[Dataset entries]

****************************************

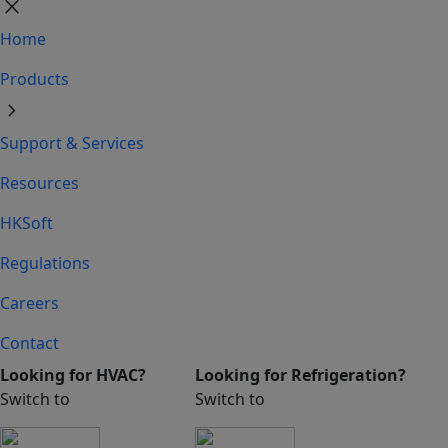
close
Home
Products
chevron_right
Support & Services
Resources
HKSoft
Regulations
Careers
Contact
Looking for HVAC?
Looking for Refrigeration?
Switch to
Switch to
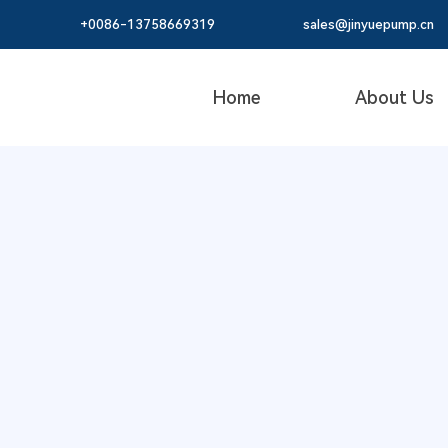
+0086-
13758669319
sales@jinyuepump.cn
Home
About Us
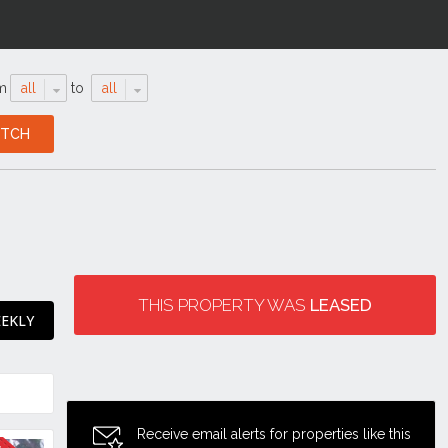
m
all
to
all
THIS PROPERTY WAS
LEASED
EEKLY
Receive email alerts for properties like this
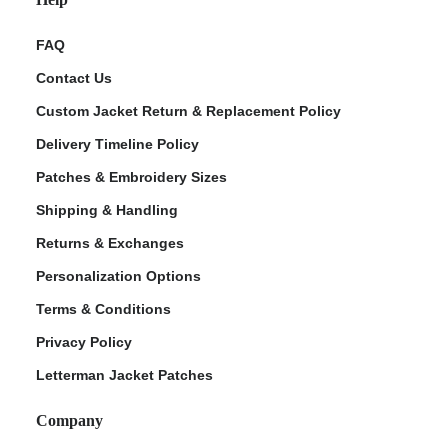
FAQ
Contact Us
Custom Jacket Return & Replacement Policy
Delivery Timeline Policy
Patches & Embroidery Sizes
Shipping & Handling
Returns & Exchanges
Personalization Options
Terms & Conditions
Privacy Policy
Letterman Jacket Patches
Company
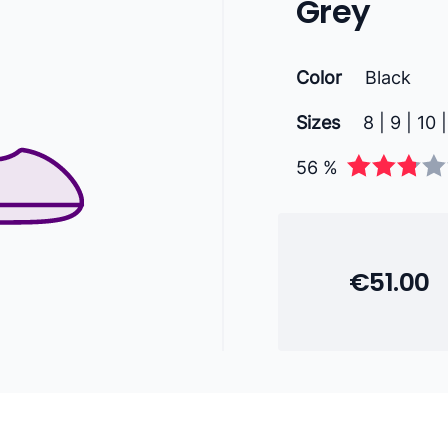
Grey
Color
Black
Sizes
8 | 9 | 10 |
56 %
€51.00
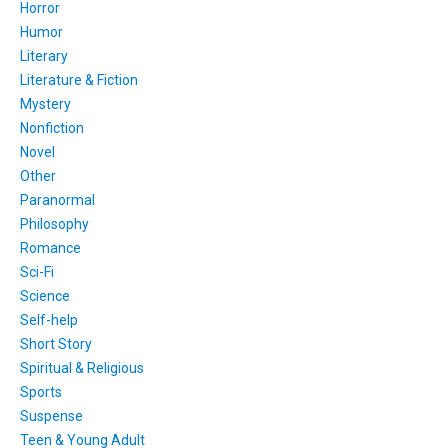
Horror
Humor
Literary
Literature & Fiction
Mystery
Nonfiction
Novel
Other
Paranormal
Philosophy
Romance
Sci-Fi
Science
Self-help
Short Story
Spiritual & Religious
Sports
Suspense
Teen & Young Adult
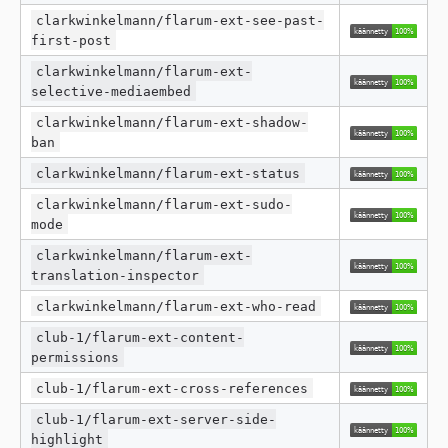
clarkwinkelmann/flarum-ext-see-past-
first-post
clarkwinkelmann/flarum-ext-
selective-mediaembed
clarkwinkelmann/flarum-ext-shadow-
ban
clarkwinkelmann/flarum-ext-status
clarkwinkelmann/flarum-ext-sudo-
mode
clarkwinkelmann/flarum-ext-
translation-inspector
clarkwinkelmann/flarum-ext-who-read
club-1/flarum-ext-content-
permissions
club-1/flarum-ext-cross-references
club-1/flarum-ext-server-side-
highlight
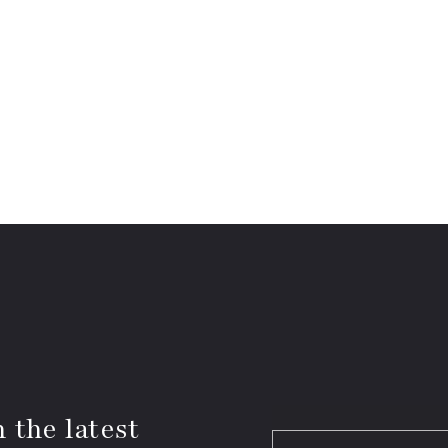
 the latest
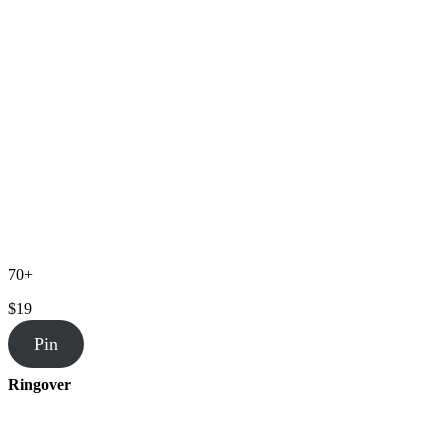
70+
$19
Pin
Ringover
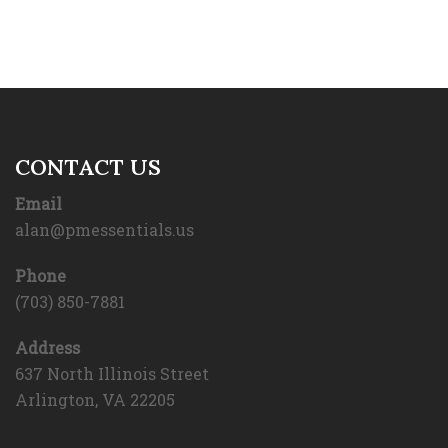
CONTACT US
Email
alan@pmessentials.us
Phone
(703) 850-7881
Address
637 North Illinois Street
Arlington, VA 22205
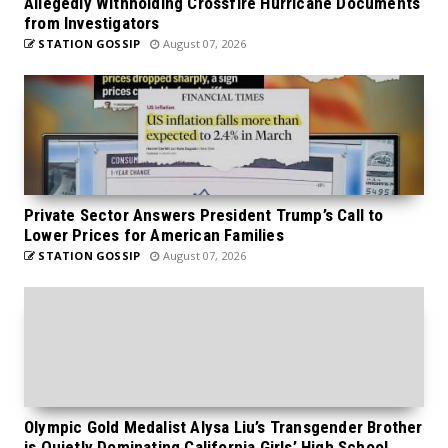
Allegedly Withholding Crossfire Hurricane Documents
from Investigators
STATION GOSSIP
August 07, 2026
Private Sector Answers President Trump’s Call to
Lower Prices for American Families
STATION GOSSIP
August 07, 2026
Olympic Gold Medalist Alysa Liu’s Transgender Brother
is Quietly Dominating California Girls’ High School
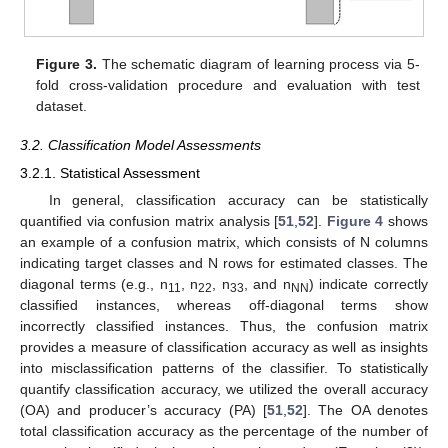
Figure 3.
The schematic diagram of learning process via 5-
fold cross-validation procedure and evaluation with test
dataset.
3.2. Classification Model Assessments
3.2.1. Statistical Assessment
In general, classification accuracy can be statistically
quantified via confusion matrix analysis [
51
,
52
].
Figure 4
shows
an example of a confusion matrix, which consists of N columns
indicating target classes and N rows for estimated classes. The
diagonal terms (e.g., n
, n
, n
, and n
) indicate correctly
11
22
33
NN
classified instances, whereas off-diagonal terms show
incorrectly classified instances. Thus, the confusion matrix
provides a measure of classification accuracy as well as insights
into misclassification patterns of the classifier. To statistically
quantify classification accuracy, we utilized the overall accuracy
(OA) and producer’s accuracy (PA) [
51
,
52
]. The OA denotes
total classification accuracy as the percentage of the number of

****************************************

• **PROBLEM REQUIREMENTS**
Report each line in the records that contains the string "Jacket". Only lines where the letter case matches count.

• **FINISHED EXERCISE**
Custom Jacket Return & Replacement Policy
Letterman Jacket Patches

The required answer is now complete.